O brincar

“A criança fica literalmente transportada de prazer, superando-se a si mesma tal ponto que quase chega a acreditar que realmente é esta ou aquela coisa, sem contudo perder inteiramente o sentido da “realidade habitual”. Mais que uma realidade falsa, sua representação é a realização de uma aparência: é “imaginação”, no sentido original do termo” (trecho de Homo Ludens, Johan Huizinga).

Depois do parto e cuidados iniciais com o recém nascido Rávi, a segunda questão mais séria que me aparece na maternidade é sem dúvida o desenvolvimento da criança. Como isso acontece, o que é importante, qual direcionamento devo dar, etc?

Todas as minhas pesquisas e um olhar atento ao bebê Rávi crescendo me levaram à uma resposta: o brincar. Observar como ele é levado por sua própria natureza em direção ao brincar, diz muito sobre ele e sobre nós, seres humanos.

A imaginação, o lúdico e a representatividade são princípios do desenvolvimento da criança, fazem parte de sua atuação no mundo e é brincando que a criança se reconhece enquanto pessoa e onde encontra os elementos necessários para construir os significados para o mundo que a rodeia.

É interessante observar como a criança é absorvida pela brincadeira, como se no momento do jogo estivesse imersa na representação e totalmente tomada pelo brincar. As crianças levam a brincadeira a sério, enquanto brincam aprendem.

Contudo o brincar não pertence somente ao universo da criança, faz parte do mundo adulto. A brincadeira e seus correlatos (o jogo e a festa) são aspectos intrínsecos de nossa cultura, desde os primórdios o jogo junto com a humanidade. Podemos dizer que a jogo está para a humanidade assim como o calor para o fogo, um não existe sem o outro.

O bebê a partir dos 4, 6 meses já se interessa pelas cores, sons (desde a vida intra-uterina) e objetos e à medida que cresce descobre as próprias mãos/pés e assim inicia a descoberta espacial, ampliando a cada dia sua percepção do seu corpo e do mundo. À partir dos 12 meses quando já consegue segurar os objetos mais firmemente, conseguindo encaixar, jogar, pegar e empurrar e depois a partir dos 24 meses, quando a consciência corporal se manifesta de fato, corre, pula, deita, agacha (fazendo isso inclusive nos momento de raiva e angústia).

No decorrer de seu crescimento a criança toma consciência de seu corpo e isso se dá essencialmente pela brincadeira, no qual ela adquire “maior domínio e conhecimento sobre seu corpo, contribuindo para a promoção do conhecimento de si e do mundo com experiências sensoriais, expressivas, corporais, que possibilitem a movimentação ampla, a expressão da individualidade e o respeito pelo ritmos e desejo da criança”, de acordo com as Diretrizes Curriculares Nacionais para Educação Infantil.

Enquanto cuidadores e educadores nosso papel é viabilizar e mediar o brincar da criança, lembrando-nos que o brincar acontece de maneira espontânea e efêmera.
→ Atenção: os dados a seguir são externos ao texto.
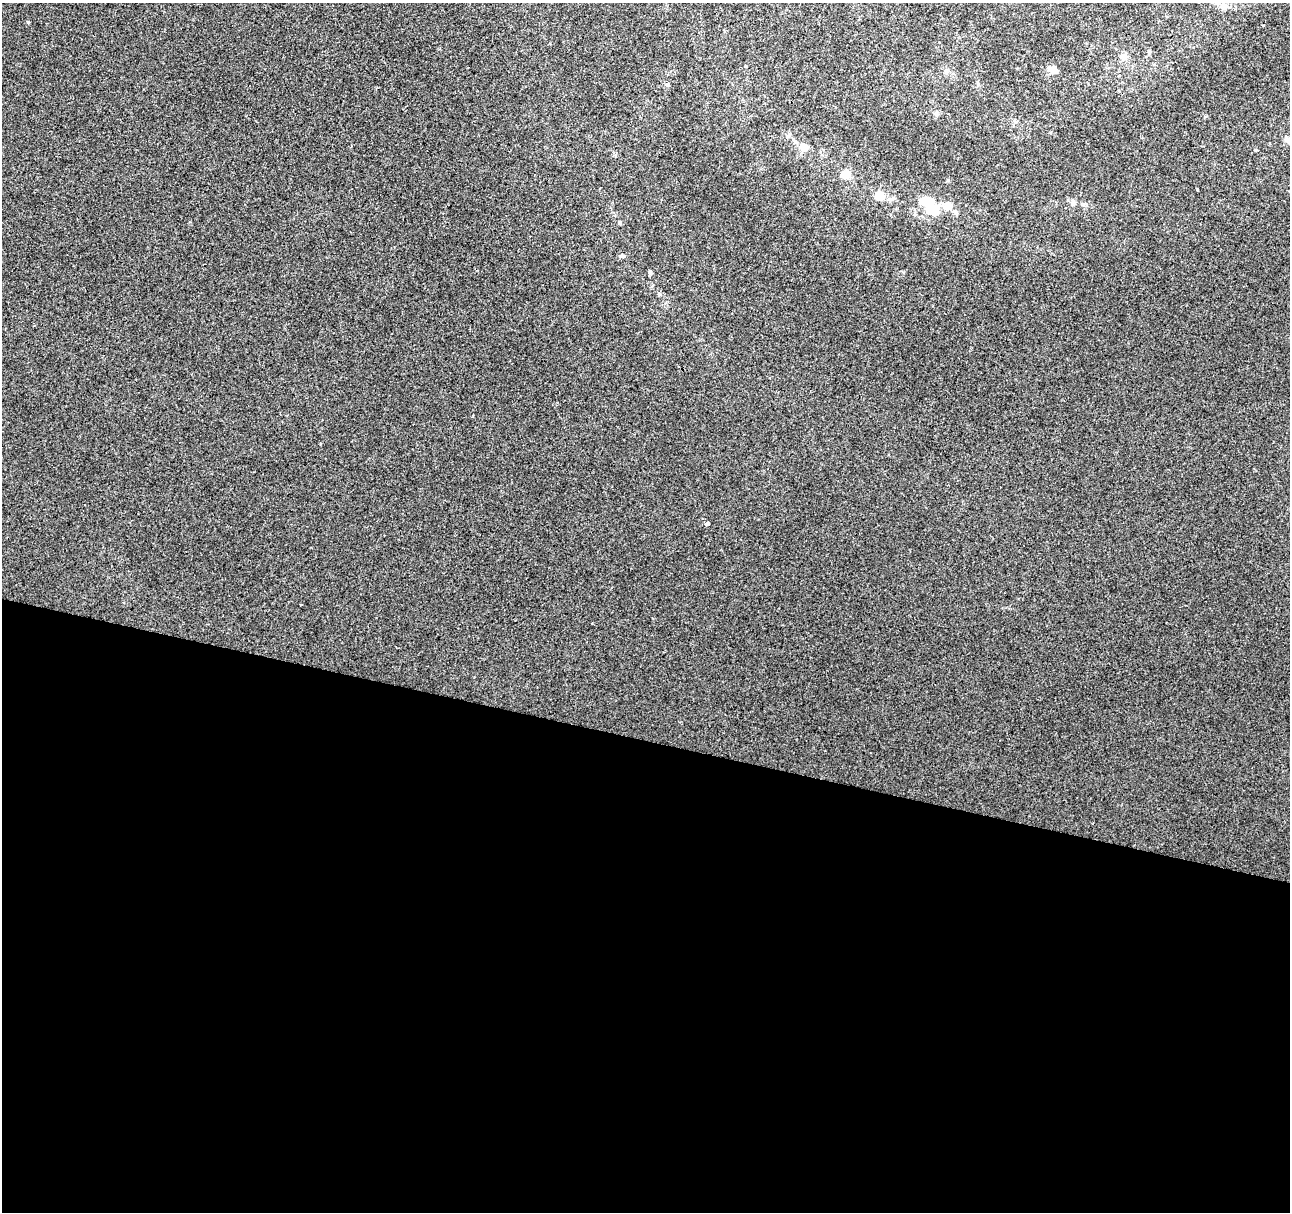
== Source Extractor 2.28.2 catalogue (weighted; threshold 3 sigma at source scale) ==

Muitas vezes confundimos o brincar com o brinquedo. Atualmente existe uma crescente diminuição do espaço do brincar livremente da criança, mais precocemente elas estão sendo submetidas à uma cultura que valoriza demasiadamente o brinquedo industrial — isso dá um texto a parte!.

Oferecer materiais que possibilitem o expandir do brincar enquanto aspecto de aprendizagem e desenvolvimento cognitivo, motor, sensorial, social e emocional da criança, com o qual a criança é capaz de criar diversas configurações do brincar é bastante interessante é importante.
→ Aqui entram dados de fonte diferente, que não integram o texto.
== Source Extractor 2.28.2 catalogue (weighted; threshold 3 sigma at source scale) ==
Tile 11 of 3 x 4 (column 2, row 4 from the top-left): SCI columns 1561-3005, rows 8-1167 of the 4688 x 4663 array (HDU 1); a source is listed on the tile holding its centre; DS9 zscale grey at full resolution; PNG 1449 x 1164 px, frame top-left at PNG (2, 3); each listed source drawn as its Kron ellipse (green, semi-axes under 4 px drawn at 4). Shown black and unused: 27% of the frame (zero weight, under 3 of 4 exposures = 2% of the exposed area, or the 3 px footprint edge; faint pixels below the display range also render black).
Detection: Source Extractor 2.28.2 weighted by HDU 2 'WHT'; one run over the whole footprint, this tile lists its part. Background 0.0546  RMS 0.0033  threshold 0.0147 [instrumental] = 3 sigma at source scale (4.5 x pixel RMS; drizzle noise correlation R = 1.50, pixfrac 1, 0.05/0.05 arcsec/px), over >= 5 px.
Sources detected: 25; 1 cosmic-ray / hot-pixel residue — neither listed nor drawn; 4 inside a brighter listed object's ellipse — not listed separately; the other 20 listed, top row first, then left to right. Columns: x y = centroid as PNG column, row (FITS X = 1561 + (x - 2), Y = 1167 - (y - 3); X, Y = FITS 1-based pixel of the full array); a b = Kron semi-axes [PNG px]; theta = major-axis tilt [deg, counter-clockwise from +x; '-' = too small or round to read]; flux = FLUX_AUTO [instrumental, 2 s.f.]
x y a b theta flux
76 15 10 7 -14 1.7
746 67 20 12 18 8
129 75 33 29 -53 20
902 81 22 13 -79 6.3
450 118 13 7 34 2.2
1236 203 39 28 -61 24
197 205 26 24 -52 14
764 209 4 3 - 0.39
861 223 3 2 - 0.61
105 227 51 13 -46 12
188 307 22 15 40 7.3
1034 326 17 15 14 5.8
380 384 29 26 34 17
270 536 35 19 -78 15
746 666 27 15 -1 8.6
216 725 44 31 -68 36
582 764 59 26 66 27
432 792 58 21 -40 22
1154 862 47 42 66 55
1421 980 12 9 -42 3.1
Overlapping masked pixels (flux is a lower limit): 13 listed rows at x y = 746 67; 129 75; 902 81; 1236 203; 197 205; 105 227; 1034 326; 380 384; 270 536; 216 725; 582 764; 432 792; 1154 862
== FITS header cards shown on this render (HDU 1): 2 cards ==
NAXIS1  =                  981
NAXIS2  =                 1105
Podemos perceber quando uma criança está criando, fica imersa pelos materiais, buscando significados e quando está repetindo a brincadeira para a qual aquele brinquedo foi feito, principalmente se é um brinquedo vendido na TV. Não acho que utilizar esse tipo de brinquedos seja prejudicial, mas não podemos chamar isso de brincar no sentido que estou pretendendo expor nesse texto.

Podemos perceber as crianças brincando livremente quando estão em contato com elementos da natureza, como areia, terra, gravetos, água ou mesmo quando estão no parquinho, como gostam de correr, pular, balançar e escorregar. As brincadeiras de grupo como esconde- esconde, queima, pega- pega também ilustram muito bem a relação íntima do brincar enquanto extensão do corpo no mundo e como expressão da individualidade da criança.